» Instruction: Look for "como fazer psicoterapia adicionando" in the entries below. Then write out exactly the line that holds it and every line after it, to the last, and nothing else.

» Materials provided:
+++

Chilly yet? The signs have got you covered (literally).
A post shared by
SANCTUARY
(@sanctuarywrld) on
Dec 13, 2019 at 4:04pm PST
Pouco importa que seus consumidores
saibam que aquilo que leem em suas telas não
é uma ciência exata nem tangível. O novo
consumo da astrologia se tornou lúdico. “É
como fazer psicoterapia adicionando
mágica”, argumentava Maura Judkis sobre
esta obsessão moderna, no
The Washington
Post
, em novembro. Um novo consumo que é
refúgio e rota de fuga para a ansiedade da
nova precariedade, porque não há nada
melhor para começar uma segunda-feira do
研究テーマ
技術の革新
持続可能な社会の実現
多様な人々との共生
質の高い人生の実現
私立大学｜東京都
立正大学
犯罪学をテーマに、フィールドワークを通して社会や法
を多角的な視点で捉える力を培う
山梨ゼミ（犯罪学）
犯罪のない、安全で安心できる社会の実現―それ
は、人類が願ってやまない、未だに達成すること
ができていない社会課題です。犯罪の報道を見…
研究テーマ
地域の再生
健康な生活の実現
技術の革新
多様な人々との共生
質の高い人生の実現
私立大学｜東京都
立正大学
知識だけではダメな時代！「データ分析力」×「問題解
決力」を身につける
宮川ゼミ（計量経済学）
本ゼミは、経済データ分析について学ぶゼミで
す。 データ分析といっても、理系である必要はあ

+++

» Response area:
como fazer psicoterapia adicionando
mágica”, argumentava Maura Judkis sobre
esta obsessão moderna, no
The Washington
Post
, em novembro. Um novo consumo que é
refúgio e rota de fuga para a ansiedade da
nova precariedade, porque não há nada
melhor para começar uma segunda-feira do
研究テーマ
技術の革新
持続可能な社会の実現
多様な人々との共生
質の高い人生の実現
私立大学｜東京都
立正大学
犯罪学をテーマに、フィールドワークを通して社会や法
を多角的な視点で捉える力を培う
山梨ゼミ（犯罪学）
犯罪のない、安全で安心できる社会の実現―それ
は、人類が願ってやまない、未だに達成すること
ができていない社会課題です。犯罪の報道を見…
研究テーマ
地域の再生
健康な生活の実現
技術の革新
多様な人々との共生
質の高い人生の実現
私立大学｜東京都
立正大学
知識だけではダメな時代！「データ分析力」×「問題解
決力」を身につける
宮川ゼミ（計量経済学）
本ゼミは、経済データ分析について学ぶゼミで
す。 データ分析といっても、理系である必要はあ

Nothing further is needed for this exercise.